The Most Popular Bad Passwords of 2015 (dice.com)
Nerval's Lobster writes: For years, security experts have told people they need better passwords protecting their online accounts: no more '123456' or 'qwerty' or 'password.' Based on SplashData's fifth annual list of the 25 most common passwords, however, it's clear that relatively few people are listening to that advice. The firm based its list on more than 2 million leaked passwords during the year. The most popular, as in 2014, was '123456,' followed by 'password' and the ingenious, uncrackable '12345678.' One new entry on this ignoble list: 'starwars' in 25th place, no doubt thanks in part to the popularity of 'The Force Awakens' and the accompanying marketing campaign. Seems like a lot of people have forgotten (or never learned) that, while it's a pain to create (much less remember) a complicated password with lots of numbers and special characters, it's nothing compared to the pain of having your online accounts compromised. Maybe, as some have proposed, we could someday kill passwords for most services.
I can imagine people don't put the same thought into a password for a throwaway account compared to say that of a bank account password.

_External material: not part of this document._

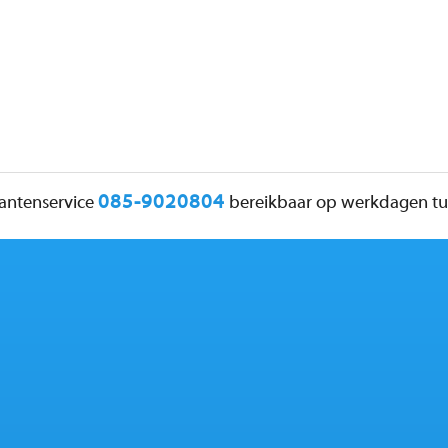
085-9020804
lantenservice
bereikbaar op werkdagen tus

So I'd be interested as to the source of the leaked passwords. Not that it excuses any of those passwords in the list.
I knew it, my password is the top of the list! Only the best for me.
Don't waste your vote! Vote for whoever you want, unless you live in a swing state it won't matter anyways
Here's the top 25 captured by my SSH honeypot so far this year as count [account/password]:
2132 [root/root]
2110 [root/admin]
2107 [root/123456]
2107 [root/1234]
2104 [root/password]
2102 [root/root123]
2102 [root/12345]
2101 [root/p@ssw0rd]
2101 [root/123]
2098 [root/1]
2091 [root/test]
1907 [root/wubao]
1905 [root/!q@w]
1905 [root/jiamima]
1905 [root/!@]
1900 [root/idc!@]
1900 [root/!]
1899 [root/!qaz@wsx]
1899 [root/admin!@]
203 [root/superuser]
203 [root/public]
203 [root/power]
203 [root/calvin]
203 [root/alpine]
203 [root/admin123]
Around 400k ssh login attempts so far in 2016, mostly from China.

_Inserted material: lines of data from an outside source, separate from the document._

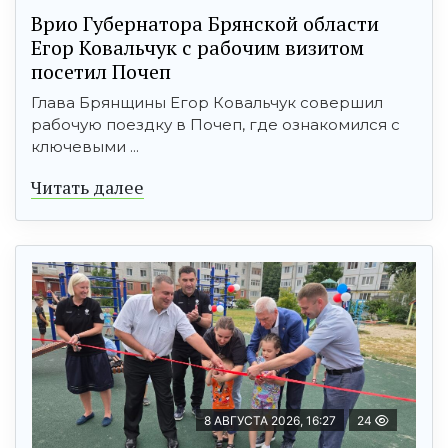
Врио Губернатора Брянской области
Егор Ковальчук с рабочим визитом
посетил Почеп
Глава Брянщины Егор Ковальчук совершил
рабочую поездку в Почеп, где ознакомился с
ключевыми ...
Читать далее
8 АВГУСТА 2026, 16:27
24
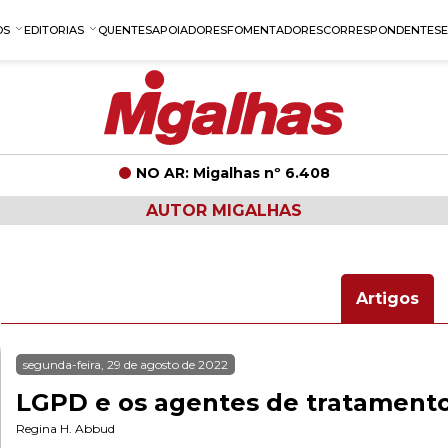
OS
EDITORIAS
QUENTES
APOIADORES
FOMENTADORES
CORRESPONDENTES
NO AR: Migalhas nº 6.408
AUTOR MIGALHAS
Artigos
segunda-feira, 29 de agosto de 2022
LGPD e os agentes de tratament
Regina H. Abbud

If someone could explain "wubao" and "jiamima" I would greatly appreciate it!
"while it's a pain to create (much less remember) a complicated password with lots of numbers and special characters, it's nothing compared to the pain of having your online accounts compromised."
one must question that assertion.
are the accounts these passwords belong to really in need of security in the 1st place? are they not, most of them, throwaway accounts with not much value in them?

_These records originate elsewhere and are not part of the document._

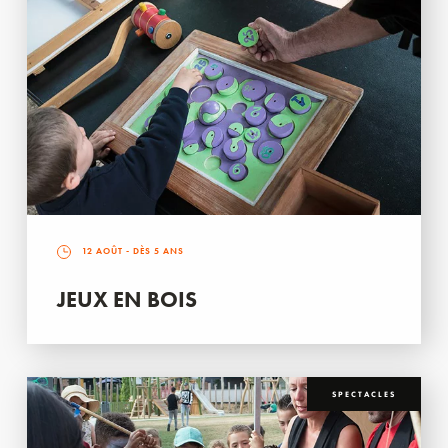
12 AOÛT
- DÈS 5 ANS
JEUX EN BOIS
SPECTACLES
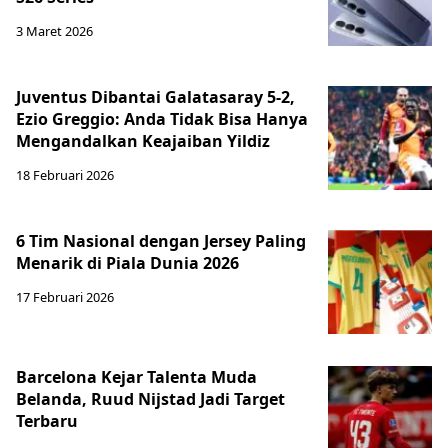
3 Maret 2026
Juventus Dibantai Galatasaray 5-2,
Ezio Greggio: Anda Tidak Bisa Hanya
Mengandalkan Keajaiban Yildiz
18 Februari 2026
6 Tim Nasional dengan Jersey Paling
Menarik di Piala Dunia 2026
17 Februari 2026
Barcelona Kejar Talenta Muda
Belanda, Ruud Nijstad Jadi Target
Terbaru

without some measure of value of accounts secured by the passwords identified, lists like this don't tell us much.
so called "security experts" should do more worthwhile research to find out the sort of insecure passwords used by people who want to keep some thing valuable secure.
Not sure how or why I misspelled qwerty.
Seriously, can you give me advice if this is a safe approach? To remember the passwords for the many web accounts, and to not reuse the same password everywhere, I use a password made from a fixed difficult sequence of characters (the same for all sites), then add a couple of letters depending on the site's name. If sites, as it should be, store only the digest/checksum of the password, even in case of stolen database one should not be able to reverse it and find the original password with the "algorithm" to apply it to other sites. I'm not a crypto expert, do you think this can be reasonably safe?